Small Biz
Regina Woods (right) serves as vice president and treasurer of the company, alongside her husband who serves as president. The company has an additional 18 employees. 
 

Bacon and Beyond 

Today, Woods Smoked Meats produces its original dry rubbed hickory smoked bacon and an injected version, along with a peppered, apple, Cajun, honey barbecue, apple-cinnamon and a chipotle-lime flavor. They also make Canadian bacon and both beef and pork cottage bacon and are currently testing a honey jalapeno bacon. Smoked jowl is also a huge customer favorite.

Woods has won so many awards he’s trademarked his products under the brand name: Sweet Betsy From Pike. This reflects the old pioneer song and the plant’s Pike County location.

His curing prowess has launched him into the Missouri Association of Meat Processors (MAMP) Hall of Fame, the American Association of Meat Processors (AAMP) Cured Meats Hall of Fame, the Hermann Wurstfest Hall of Fame and earned him lifetime achievement awards from both MAMP and AAMP, where he served both associations as president.

The awards for his products are legion, including 27 medals from the German Butchers Association (13 gold, 8 silver, 6 bronze and the Cup of Honor). His “Best of Show” awards from MAMP total five.

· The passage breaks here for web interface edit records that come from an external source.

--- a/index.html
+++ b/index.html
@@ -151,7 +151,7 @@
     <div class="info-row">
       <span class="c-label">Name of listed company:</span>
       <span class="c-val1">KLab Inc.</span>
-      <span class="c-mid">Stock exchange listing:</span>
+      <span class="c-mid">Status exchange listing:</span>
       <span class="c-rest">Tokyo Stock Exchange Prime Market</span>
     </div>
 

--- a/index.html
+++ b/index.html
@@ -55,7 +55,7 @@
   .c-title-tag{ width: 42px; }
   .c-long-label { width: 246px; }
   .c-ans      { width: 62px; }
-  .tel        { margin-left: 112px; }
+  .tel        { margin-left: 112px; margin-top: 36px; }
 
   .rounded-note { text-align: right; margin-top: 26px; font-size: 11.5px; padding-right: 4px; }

In fact, he’s won so many awards that he’s been a judge at the AAMP national competition four times and was also a judge at the German organization’s competition (IFFA) in Frankfurt, Germany.

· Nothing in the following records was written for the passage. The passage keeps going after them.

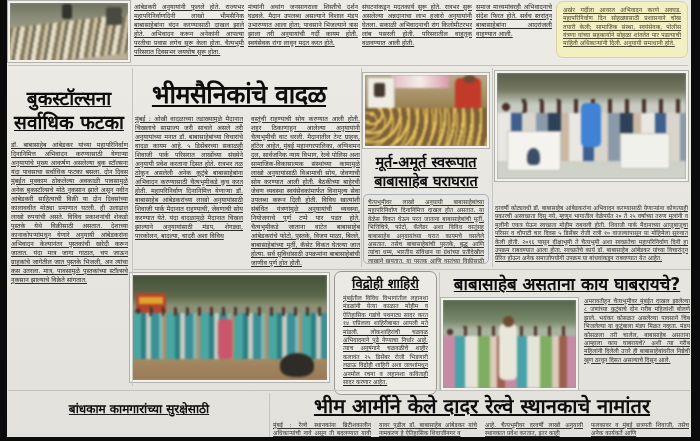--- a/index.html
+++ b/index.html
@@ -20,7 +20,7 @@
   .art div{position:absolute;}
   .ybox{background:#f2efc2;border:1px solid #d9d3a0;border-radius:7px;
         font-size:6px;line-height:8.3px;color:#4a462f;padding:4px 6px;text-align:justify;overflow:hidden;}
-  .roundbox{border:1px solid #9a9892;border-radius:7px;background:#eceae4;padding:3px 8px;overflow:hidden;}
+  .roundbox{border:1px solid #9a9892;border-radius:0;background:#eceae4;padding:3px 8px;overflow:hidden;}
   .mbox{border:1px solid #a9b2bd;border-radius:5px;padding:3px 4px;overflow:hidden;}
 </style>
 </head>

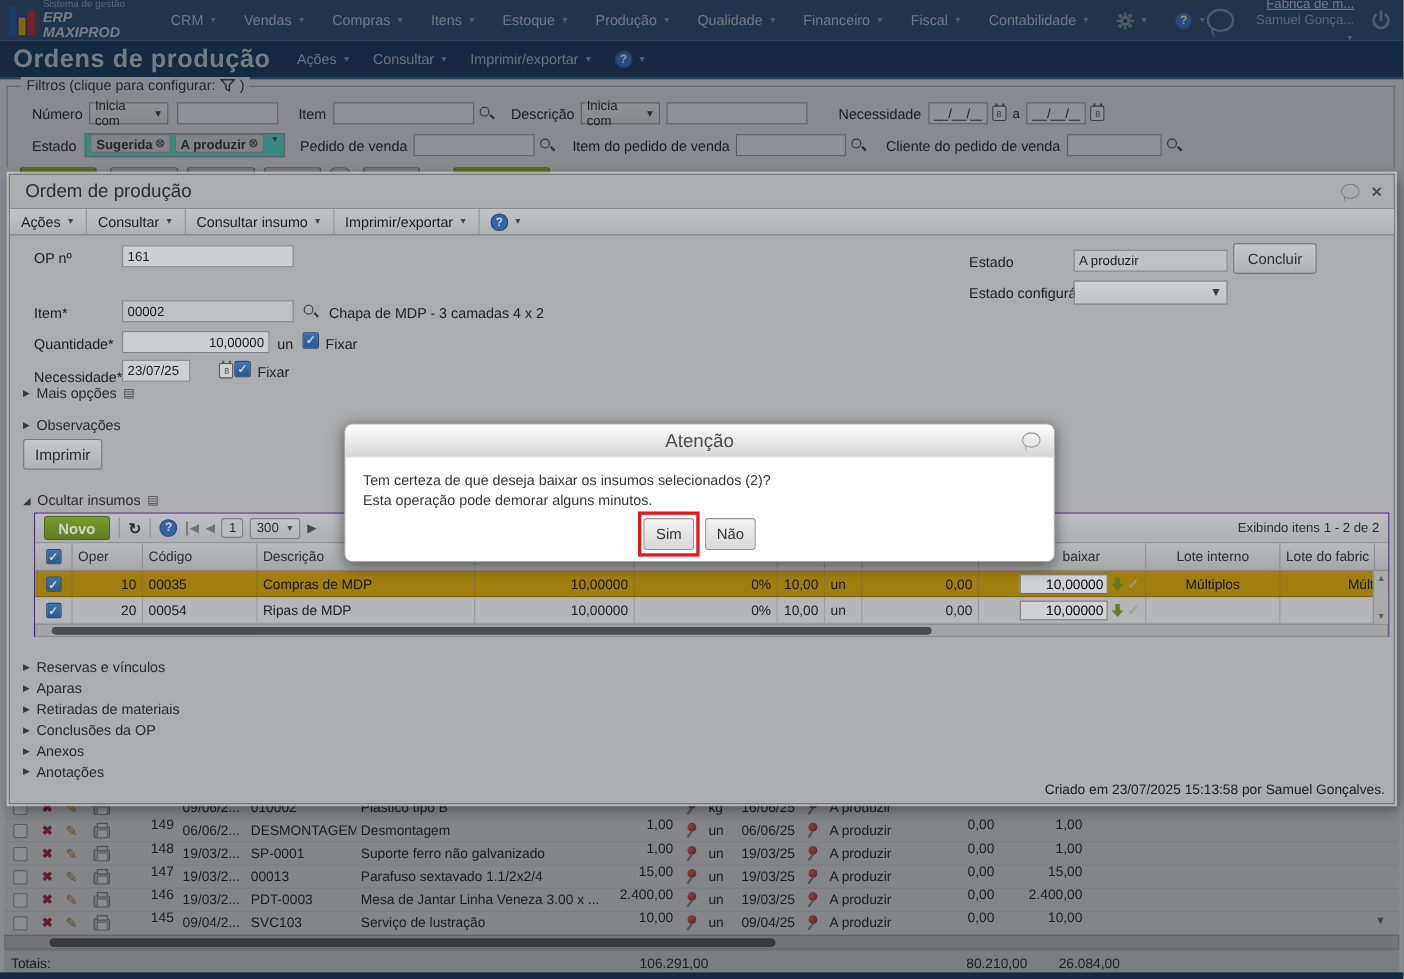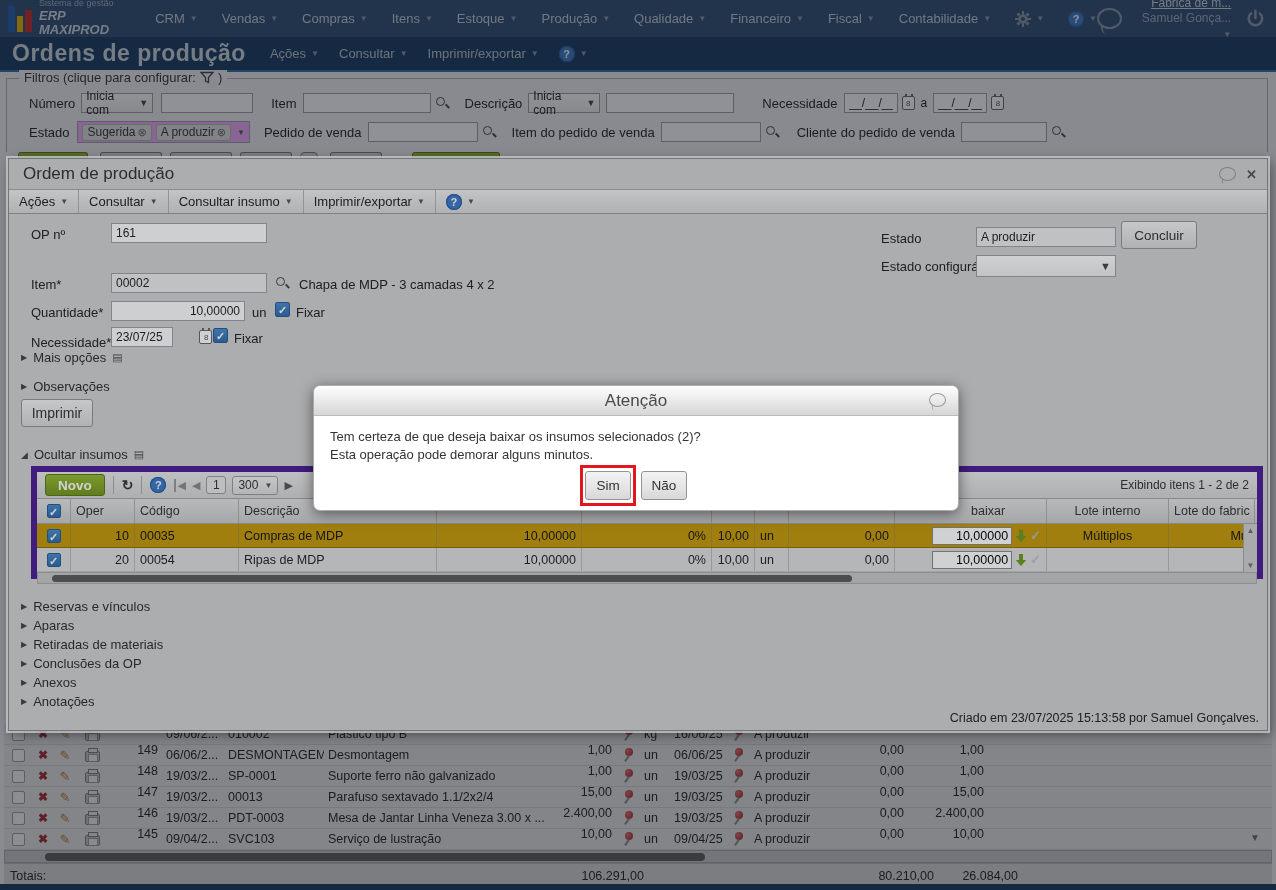--- a/index.html
+++ b/index.html
@@ -65,8 +65,8 @@
   .i-cal::before { content:""; position:absolute; top:-3px; left:2px; width:2px; height:3px;
     background:#666; box-shadow:6px 0 #666; }
   .i-cal::after { content:"8"; font-size:8px; color:#555; position:absolute; left:3.5px; top:1.5px; }
-  .tagbox { border:1px solid #9aa0a6; background:#f0abfc; height:22px; display:inline-flex;
-    align-items:center; padding:0 4px; gap:4px; }
+  .tagbox { border:1px solid #9aa0a6; background:#5eead4; height:22px; display:inline-flex;
+    padding:0 4px; gap:4px;font-weight:bold; }
   .tag { background:#e3e3e3; border:1px solid #b5b5b5; border-radius:3px; padding:0 4px; height:17px;
     font-size:12px; display:inline-flex; align-items:center; gap:2px; color:#333; }
   .tag .x { font-size:11px; color:#666; }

“If I’ve learned anything about bacon, it is that the salt content must be watched closely,” he adds. “I’ve judged a show with 40 bacon entries and found only three with enough salt to give the product a true bacon taste. The product must have a good smoky aroma and a bit of sweetness, but that salt level in many entries is often insufficient.”

Woods recently began making some nitrite-free bacon using celery powder in his cure and says it is in demand from organic vendors.

 Small Biz
Ed Woods has won more than 650 awards for his smoked meats, including a number of them for his bacon.
 
“But no matter what the flavor, bacon is a product that you just can’t rush,” he says. “It needs to set two or three days to develop the proper flavor and color for a tumbled bacon.”

This Babe Ruth of bacon has accounted for 27 bacon awards from AAMP, including nine grand champions, 25 from MAMP, two grand championship entries from the Illinois State Fair and four grand championships from the Missouri State Fair. Of his IFFA entries, four earned gold medals and another four silver.

Last year, when AAMP hosted the German Butchers Association competition in Wisconsin, Ed leaned on his vast travel experience to produce a heavily smoked bacon that was darker in color than normal. He knew the products favored in Germany first-hand and when he looked at the judge’s scorecard, one word popped out...“PERFECT!”

Woods has traveled to China as part of President Eisenhower’s People To People program and even did consulting work for independent companies in the US and as far away as Indonesia. He also volunteered to travel 12,000 miles to Kazakhstan where he helped local meat processors improve and develop better quality products in some very primitive conditions.

With 18 employees and his wife Regina serving as the company’s vice president and treasurer, Woods has even earned accolades from the White House. When President Jimmy Carter stopped in nearby Clarksville in 1979 on a Mississippi River cruise, Woods presented him with a slab of bacon. He is proud of the presidential thank-you letter hanging in his office acknowledging the delicious bacon gift.

In some food groups, they may say the proof is in the pudding. But in the case of Ed Woods, the proof is invariably in the bacon...and in the 175 other meat items he’s perfected over a 56-year career.